30代以降になると、より上流工程や管理業務が期待されるようになる。具体的には、ベンダーコントロール、プロジェクトマネジメント、社内ITチームのマネジメント、後輩育成などである。ベンダー側の立場として要件定義からリリースまでの一連の経験に加え、マネージャーとしてプロジェクトマネジメントを経験していると、社内SEとしてのキャリアパスが開けてくるだろう。

社内SEのキャリアパスの留意点

ただし、社内SEのポジション自体は限られており、プロパー社員が多くを占めているケースが多い。そのため、タイミングを見極めてポジションに応募していく必要がある。

また、IT企画のような戦略的なポジションの場合、コンサルティングファーム出身者が採用されることが多い。そのため、一度コンサルティングファームを経由するキャリアパスも視野に入れるとよいだろう。

社内SEとして経験を積む中で、開発だけでなく運用・保守、ベンダーコントロール、プロジェクトマネジメントなど、幅広い経験を積むことが重要である。また、ポジションが限られている点には留意が必要だ。タイミングを見極めて応募するとともに、場合によってはコンサルティングファームを経由するキャリアパスも検討したい。

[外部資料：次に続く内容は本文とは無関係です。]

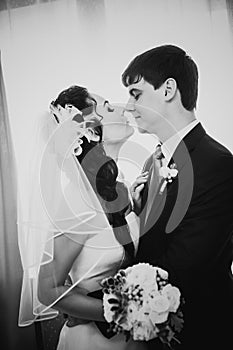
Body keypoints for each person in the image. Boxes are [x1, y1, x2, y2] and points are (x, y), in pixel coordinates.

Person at [122, 45, 233, 350]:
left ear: (168, 89)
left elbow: (185, 269)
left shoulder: (218, 164)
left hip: (199, 333)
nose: (128, 107)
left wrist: (107, 300)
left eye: (136, 93)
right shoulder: (151, 162)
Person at [18, 85, 145, 350]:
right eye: (108, 106)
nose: (123, 108)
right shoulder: (77, 202)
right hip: (93, 340)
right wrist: (122, 312)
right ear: (90, 131)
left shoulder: (117, 188)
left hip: (131, 338)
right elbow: (48, 289)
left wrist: (136, 207)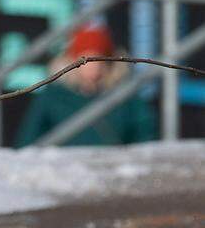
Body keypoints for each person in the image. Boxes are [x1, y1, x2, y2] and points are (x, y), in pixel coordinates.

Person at [15, 23, 157, 147]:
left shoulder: (126, 97)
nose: (92, 66)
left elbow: (145, 136)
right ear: (73, 60)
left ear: (108, 61)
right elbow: (29, 139)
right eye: (85, 59)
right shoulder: (53, 96)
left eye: (97, 58)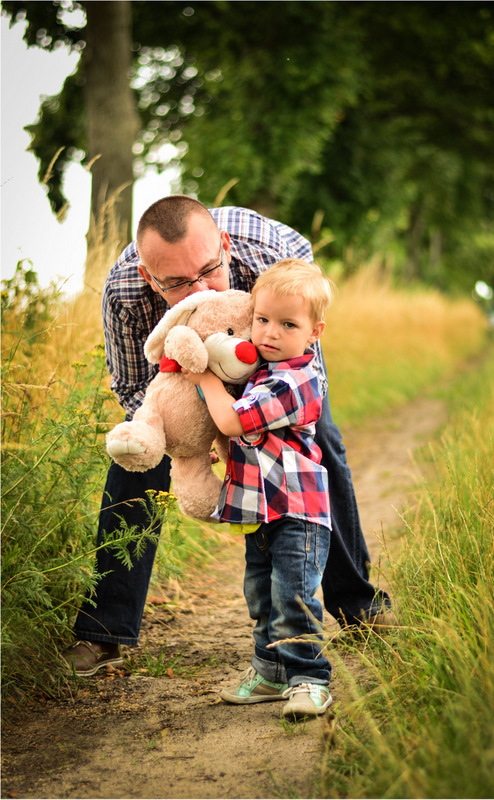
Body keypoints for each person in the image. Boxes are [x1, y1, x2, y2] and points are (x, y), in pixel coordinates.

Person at [64, 195, 395, 677]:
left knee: (319, 444)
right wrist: (178, 436)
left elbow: (304, 379)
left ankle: (357, 605)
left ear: (223, 246)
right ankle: (102, 631)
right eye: (176, 282)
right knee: (134, 456)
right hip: (184, 384)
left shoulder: (264, 257)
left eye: (208, 271)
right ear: (149, 278)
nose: (197, 288)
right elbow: (135, 386)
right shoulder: (124, 294)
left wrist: (242, 425)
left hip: (275, 360)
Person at [181, 258, 333, 718]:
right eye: (262, 320)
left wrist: (201, 373)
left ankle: (309, 680)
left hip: (298, 512)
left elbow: (231, 417)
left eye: (288, 324)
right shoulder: (264, 372)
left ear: (314, 333)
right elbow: (243, 434)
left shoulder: (295, 380)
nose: (269, 332)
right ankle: (269, 673)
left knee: (293, 597)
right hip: (262, 508)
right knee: (262, 596)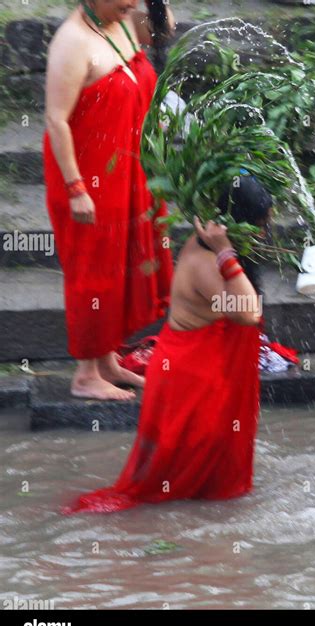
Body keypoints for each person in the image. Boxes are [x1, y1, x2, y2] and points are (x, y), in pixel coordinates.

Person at [63, 175, 272, 513]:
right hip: (191, 384)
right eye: (258, 225)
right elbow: (248, 314)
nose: (263, 234)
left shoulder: (213, 251)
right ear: (235, 224)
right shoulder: (209, 260)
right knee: (176, 492)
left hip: (197, 375)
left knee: (201, 492)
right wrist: (225, 252)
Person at [43, 0, 175, 401]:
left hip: (128, 172)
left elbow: (164, 28)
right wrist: (76, 188)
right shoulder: (71, 41)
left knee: (120, 267)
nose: (132, 4)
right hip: (87, 177)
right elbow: (55, 119)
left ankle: (107, 362)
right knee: (95, 270)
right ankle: (85, 375)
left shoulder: (120, 19)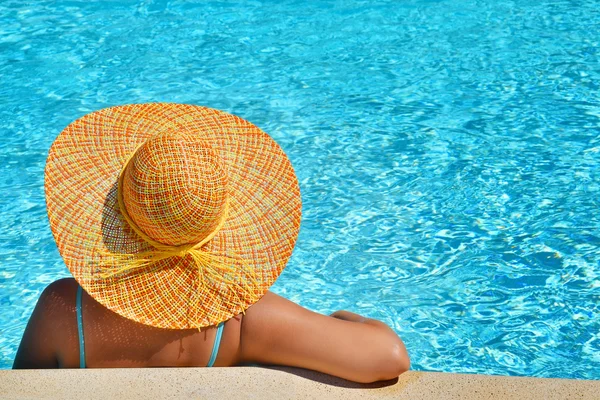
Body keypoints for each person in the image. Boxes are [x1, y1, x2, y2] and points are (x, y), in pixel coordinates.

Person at [13, 103, 410, 383]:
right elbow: (388, 358)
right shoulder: (242, 321)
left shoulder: (64, 311)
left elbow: (20, 388)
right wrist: (347, 317)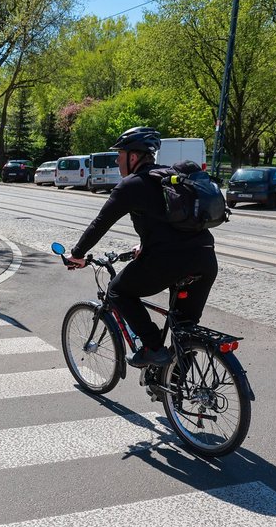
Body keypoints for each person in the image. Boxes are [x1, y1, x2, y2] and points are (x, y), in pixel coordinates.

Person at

事業会社のプロダクト開発・アプリケーション開発へのキャリアパス

開発環境との適合性とスキルの習得

事業会社のプロダクト開発やアプリケーション開発へのキャリアパスを目指す場合、まずはスキルセットが企業の求めるものと合致しているかどうかが重要となる。メジャーなフレームワークや開発言語を習得し、企業にとって採用するメリットがあると認識してもらう必要があるだろう。

これまでの経験で培ってきた開発環境が、転職先企業の開発環境とぴったり一致していれば、即戦力としての転職が可能だ。しかし、実際には企業ごとに開発環境は様々であり、年齢特性を考慮した対応が求められる。

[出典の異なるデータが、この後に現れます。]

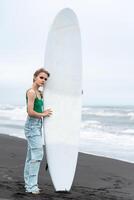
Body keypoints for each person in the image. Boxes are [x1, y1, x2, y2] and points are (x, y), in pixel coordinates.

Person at [24, 68, 52, 194]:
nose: (43, 80)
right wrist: (43, 114)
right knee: (37, 156)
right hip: (31, 126)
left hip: (37, 126)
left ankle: (28, 185)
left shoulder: (40, 93)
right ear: (35, 77)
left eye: (45, 79)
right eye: (41, 77)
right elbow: (29, 112)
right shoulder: (31, 92)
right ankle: (31, 186)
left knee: (31, 157)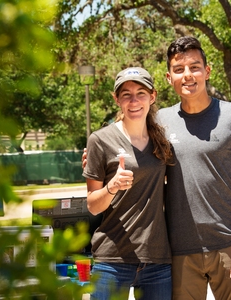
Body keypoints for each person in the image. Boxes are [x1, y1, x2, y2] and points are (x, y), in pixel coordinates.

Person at [157, 36, 231, 300]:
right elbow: (137, 159)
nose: (188, 75)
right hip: (179, 251)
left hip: (229, 247)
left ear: (207, 71)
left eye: (194, 67)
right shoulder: (159, 121)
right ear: (169, 77)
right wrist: (100, 158)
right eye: (179, 69)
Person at [82, 67, 173, 300]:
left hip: (157, 260)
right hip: (112, 260)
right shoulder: (100, 140)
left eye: (141, 93)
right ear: (116, 99)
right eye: (126, 94)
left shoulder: (163, 142)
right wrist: (111, 187)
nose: (134, 101)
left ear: (152, 97)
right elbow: (93, 205)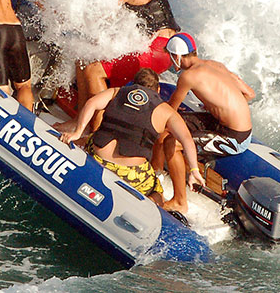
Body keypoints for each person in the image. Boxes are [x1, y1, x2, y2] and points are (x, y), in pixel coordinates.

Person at [71, 0, 181, 134]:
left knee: (93, 70)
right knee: (82, 58)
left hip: (159, 49)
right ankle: (79, 119)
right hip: (154, 47)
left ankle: (97, 135)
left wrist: (63, 12)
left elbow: (98, 15)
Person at [60, 68, 205, 210]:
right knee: (156, 190)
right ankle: (143, 208)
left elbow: (91, 103)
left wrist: (78, 132)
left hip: (97, 159)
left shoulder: (117, 92)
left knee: (89, 138)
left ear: (134, 84)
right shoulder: (166, 111)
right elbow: (186, 139)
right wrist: (194, 170)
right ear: (158, 90)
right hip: (130, 173)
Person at [155, 32, 256, 213]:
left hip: (233, 137)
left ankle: (179, 201)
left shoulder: (188, 77)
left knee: (171, 141)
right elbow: (249, 94)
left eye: (171, 57)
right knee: (169, 131)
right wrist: (218, 105)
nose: (170, 63)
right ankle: (156, 174)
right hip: (225, 124)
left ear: (177, 56)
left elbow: (169, 112)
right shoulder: (214, 65)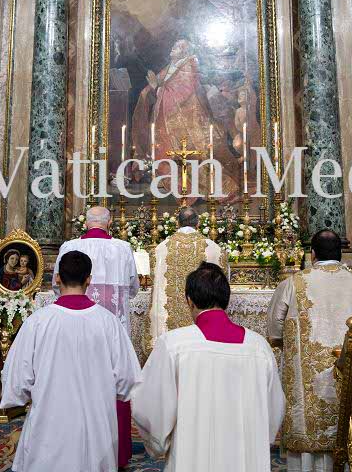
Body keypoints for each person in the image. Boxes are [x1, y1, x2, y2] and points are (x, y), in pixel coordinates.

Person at [132, 262, 285, 472]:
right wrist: (256, 442)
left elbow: (150, 406)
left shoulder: (174, 344)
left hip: (192, 458)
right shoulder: (259, 347)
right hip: (245, 459)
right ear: (226, 299)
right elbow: (274, 409)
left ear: (189, 300)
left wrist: (158, 445)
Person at [1, 251, 142, 472]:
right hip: (96, 432)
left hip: (48, 429)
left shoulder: (37, 322)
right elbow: (127, 381)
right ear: (89, 279)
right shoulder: (109, 322)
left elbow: (17, 382)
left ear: (57, 278)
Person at [267, 229, 352, 472]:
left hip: (311, 389)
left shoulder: (293, 284)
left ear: (312, 254)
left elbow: (275, 331)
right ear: (341, 254)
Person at [53, 206, 140, 470]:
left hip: (71, 327)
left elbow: (57, 285)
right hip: (112, 328)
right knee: (115, 379)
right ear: (109, 223)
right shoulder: (123, 248)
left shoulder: (69, 247)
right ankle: (116, 453)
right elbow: (133, 287)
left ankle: (69, 447)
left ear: (86, 223)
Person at [131, 38, 238, 199]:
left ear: (185, 51)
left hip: (184, 123)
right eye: (174, 45)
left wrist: (157, 88)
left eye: (177, 47)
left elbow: (182, 93)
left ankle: (192, 185)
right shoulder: (171, 66)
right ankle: (167, 180)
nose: (173, 48)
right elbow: (157, 85)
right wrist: (149, 91)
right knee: (164, 153)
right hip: (166, 120)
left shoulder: (189, 66)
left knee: (189, 157)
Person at [145, 206, 228, 353]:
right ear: (198, 224)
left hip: (168, 327)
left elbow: (154, 280)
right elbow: (223, 283)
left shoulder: (160, 250)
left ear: (178, 223)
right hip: (204, 327)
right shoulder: (214, 249)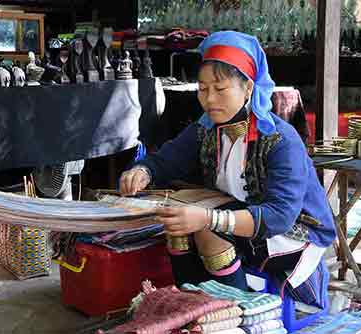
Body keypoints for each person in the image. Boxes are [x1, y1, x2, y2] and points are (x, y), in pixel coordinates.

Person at [119, 31, 335, 309]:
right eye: (202, 88)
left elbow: (280, 215)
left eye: (220, 89)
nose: (209, 99)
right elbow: (167, 159)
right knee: (176, 220)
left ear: (247, 88)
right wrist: (143, 171)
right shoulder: (206, 128)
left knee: (207, 230)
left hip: (292, 232)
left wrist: (209, 219)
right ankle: (192, 307)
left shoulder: (281, 140)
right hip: (241, 213)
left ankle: (238, 314)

  • 20代の場合:言語習得力があり、メジャーなフレームワークやトレンド技術を習得していれば、ポテンシャルを評価されキャリアパスが開けやすい。
  • 30代以降の場合:技術的な深さや知見が求められるため、未経験の開発環境へのキャリアチェンジは難易度が高くなる。

ポートフォリオ・成果物の作成

特に30代以降の転職では、これまでの経験や実力を示すポートフォリオや成果物の作成が有効だ。自己学習を通じて、具体的なアウトプットを提示できれば、企業側も採用の判断がしやすくなるだろう。

たとえばWebアプリケーション開発へのキャリアチェンジを考えるなら、HTML/CSS/JavaScriptなどのフロントエンド技術の習得、Ruby on RailsやLaravelなどのWebアプリケーションフレームワークの学習、GitHubなどを活用した個人開発によるポートフォリオ作成、オープンソースプロジェクトへの貢献による実践経験の蓄積などのアプローチが考えられる。

このように、目指す開発領域で求められる技術やフレームワークを確実に習得し、実践的な成果物をアピールすることが、プロダクト開発・アプリケーション開発へのキャリアパスを切り拓く鍵となるだろう。

おわりに

SE、SIerからの事業会社への転職は、タイミングとポジションの見極めが重要である。社内SEとしての転職では、既存システムの運用やベンダーとの折衝、エンハンス開発などが期待される。一方、プロダクト開発・アプリケーション開発への転職では、スキルセットの適合性が鍵を握る。

若手であれば、開発経験や基本設計以降の経験、運用保守でのエンハンス開発や業務改善の経験があれば、十分にキャリアパスを実現できるだろう。30代以降は、ベンダーコントロールやプロジェクト管理、IT組織のマネジメントや後輩育成が期待される。

ただし、社内SEのポジションは限られており、プロパー社員が多いため、タイミングを見極める必要がある。IT企画などの戦略的ポジションを目指す場合は、コンサルティングファームを経由するのも一案である。

プロダクト開発・アプリケーション開発への転職では、開発環境の一致度が重要だ。20代であれば、言語習得力やトレンド技術の理解があれば可能性は広がるが、30代以降は技術的な深さや知見が求められる。ポートフォリオや成果物の作成を通じて、自己アピールすることが肝要である。

SE・SIerとしてのキャリアを積みつつ、将来的には事業会社のIT戦略を担うポジションを目指していくとよいだろう。自身のキャリアビジョンに合わせて、必要なスキルを磨き、着実にステップアップしていくことが重要である。